How it Works
The /api/extract
endpoint will be used as a running example of the LogX reader workflow. The api endpoints are defined in rest.app.controllers.ApiController.scala
.
The following components of the LogX reader can be developed following the Odin manual.
Rules
Rules (and the taxonomy) are written in YAML. To develop, rules should be added to the entities and events grammars in reader.grammars.logx
, NOT reader.src.main.resources.org.parsertongue.reader.grammars.logx
. When the api is launched, the reader.grammars.logx
directory is used to update the congruent directory in reader.src
, which is used in defining the MachineReadingSystem
over which the api endpoints are run.
Rules should be developed in a test oriented manner. That is, tests should be written before the rules. Tests should capture what the expected output of the new rules should be, based on example inputs and the intended purpose.

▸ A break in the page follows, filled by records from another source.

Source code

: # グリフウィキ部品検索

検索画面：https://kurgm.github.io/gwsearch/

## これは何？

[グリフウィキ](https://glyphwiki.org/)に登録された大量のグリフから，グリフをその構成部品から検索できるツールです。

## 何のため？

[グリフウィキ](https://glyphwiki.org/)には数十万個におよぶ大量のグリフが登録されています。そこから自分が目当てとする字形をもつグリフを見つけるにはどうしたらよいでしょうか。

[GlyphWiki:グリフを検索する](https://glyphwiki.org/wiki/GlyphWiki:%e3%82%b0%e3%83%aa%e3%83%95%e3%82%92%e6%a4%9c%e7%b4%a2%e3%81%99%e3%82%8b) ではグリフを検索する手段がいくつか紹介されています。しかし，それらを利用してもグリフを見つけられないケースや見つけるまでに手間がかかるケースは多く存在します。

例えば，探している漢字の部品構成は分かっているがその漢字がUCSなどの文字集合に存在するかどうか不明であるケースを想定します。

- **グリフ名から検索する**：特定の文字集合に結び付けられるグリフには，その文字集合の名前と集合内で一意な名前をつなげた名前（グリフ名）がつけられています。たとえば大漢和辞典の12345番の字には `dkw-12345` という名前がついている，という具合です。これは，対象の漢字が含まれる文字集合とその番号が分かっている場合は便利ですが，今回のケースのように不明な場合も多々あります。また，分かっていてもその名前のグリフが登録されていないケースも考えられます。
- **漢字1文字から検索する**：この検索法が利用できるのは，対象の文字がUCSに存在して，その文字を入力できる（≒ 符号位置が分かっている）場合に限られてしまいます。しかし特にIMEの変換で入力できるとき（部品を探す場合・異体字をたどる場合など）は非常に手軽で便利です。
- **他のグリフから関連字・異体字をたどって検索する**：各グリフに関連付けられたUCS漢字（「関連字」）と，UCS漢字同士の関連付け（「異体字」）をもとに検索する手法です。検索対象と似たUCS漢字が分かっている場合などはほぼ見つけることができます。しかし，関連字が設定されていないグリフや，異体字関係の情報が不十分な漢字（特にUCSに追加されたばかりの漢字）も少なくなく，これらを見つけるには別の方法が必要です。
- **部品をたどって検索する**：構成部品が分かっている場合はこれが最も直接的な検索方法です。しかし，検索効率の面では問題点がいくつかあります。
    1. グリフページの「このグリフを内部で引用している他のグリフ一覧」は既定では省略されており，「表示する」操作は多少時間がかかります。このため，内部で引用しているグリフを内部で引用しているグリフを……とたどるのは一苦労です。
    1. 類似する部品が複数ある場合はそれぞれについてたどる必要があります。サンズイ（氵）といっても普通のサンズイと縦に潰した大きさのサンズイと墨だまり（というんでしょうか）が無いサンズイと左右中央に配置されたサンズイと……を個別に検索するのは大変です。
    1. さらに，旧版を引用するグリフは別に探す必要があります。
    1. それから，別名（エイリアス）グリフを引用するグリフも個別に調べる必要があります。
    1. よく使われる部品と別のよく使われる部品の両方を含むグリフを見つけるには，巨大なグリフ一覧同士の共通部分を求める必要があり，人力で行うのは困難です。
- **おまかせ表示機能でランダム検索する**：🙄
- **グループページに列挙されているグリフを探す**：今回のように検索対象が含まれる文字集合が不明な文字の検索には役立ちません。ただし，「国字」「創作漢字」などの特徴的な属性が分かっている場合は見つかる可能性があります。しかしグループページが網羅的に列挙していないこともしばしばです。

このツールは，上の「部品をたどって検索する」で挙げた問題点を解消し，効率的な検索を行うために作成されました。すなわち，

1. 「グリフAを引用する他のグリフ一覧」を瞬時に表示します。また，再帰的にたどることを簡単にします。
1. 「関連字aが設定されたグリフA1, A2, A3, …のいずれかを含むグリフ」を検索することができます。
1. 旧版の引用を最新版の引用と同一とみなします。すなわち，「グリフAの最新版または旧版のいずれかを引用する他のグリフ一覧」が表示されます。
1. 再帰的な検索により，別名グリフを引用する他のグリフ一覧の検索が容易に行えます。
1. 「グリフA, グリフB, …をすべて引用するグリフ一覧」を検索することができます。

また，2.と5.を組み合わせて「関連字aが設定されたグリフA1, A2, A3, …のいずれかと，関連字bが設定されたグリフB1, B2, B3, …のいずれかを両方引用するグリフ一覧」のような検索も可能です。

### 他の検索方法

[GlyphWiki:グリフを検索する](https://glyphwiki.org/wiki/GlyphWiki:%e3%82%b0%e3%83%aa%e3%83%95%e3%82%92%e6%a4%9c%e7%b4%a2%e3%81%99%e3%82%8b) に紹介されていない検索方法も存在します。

The rules are split into separate entities
and events
grammars. This is due to the workflow of the MachineReadingSystem
which makes entity mentions available to the EventFinder
(which runs the events grammar over the entity mentions). Both the entities and events grammars include a master.yml
and auxiliary grammars. These auxiliary grammars are imported into master, and thus only master is used in defining in the EntityFinder
and EventFinder
.
Taxonomy
The taxonomy should be developed alongside the rules in the same manner. Always add to the taxonomy under reader.grammars.logx
and NOT the corresponding directory under reader.src
.
The taxonomy represents the hiearchical structure of the entities and events being extracted. For example, if a rule produces the label Date
, the resultant mention in the json file will be displayed with the labels Constraint, TimeConstraint, TimeExpression, Date
, representing the hypernymic relationship of the rule's label.
Actions
Actions dictate how text is annotated, how rules are applied to annotated text, and the final structure of the resultant mentions.
The MachineReadingSystem stipulates that the EntityFinder and EventFinder have three types of actions: actions, globalAction, and finalAction. The location of these actions is found in the config file used to initialize the MachineReadingSystem. For the running example this is reference.conf
, which sets the actions for both the Entity and Event Finder as LogxActions.scala
, which can be found under reader.src.main.resources.org.parsertongue.mr.logx.odin
. The global and final actions differ for the EntityFinder and EventFinder, as is expected given the flow of extraction. Global actions can be found in OdinActions.scala
, under reader.src.main.resources.scala.org.parsertongue.mr.actions
. Under the running config, the EntityFinder's globalAction is identityAction
and the EventFinder's globalAction is cleanupEvents
. The final actions are cleanupEntities
and finalSweep
. These globalActions and finalActions are in line with the LogX Reader workflow, in which the annotated text is first run through the EntityFinder and then the EventFinder, which is run over the "cleaned up" entity mentions, followed by a "clean up" of the event mentions and a "final sweep" of all resultant mentions.
API Workflows
When the REST API is launced an instance of a MachineReadingSystem
object is created with the values specified in the config.yml file. The MachineReadingSystem
in turn creates an instance of a Processor
object, a EntityFinder
object, and a EventFinder
object. The latter are instanced based on the currently defined entities and events grammars. Text which is run through the /api/extract
endpoint is passed to the MachineReadingSystem
via its extract()
method. This method first runs the text through the Processor
object creating Annotated Text
, which is then passed to the EntityFinder
which finds all entity mentions, runs global actions, then runs the final action (in this case a "clean up" action). The entity mentions are then passed to the EventFinder
which finds all event mentions and performs final "clean up" actions. Thus, a final JSON of all mentions is created for the input text.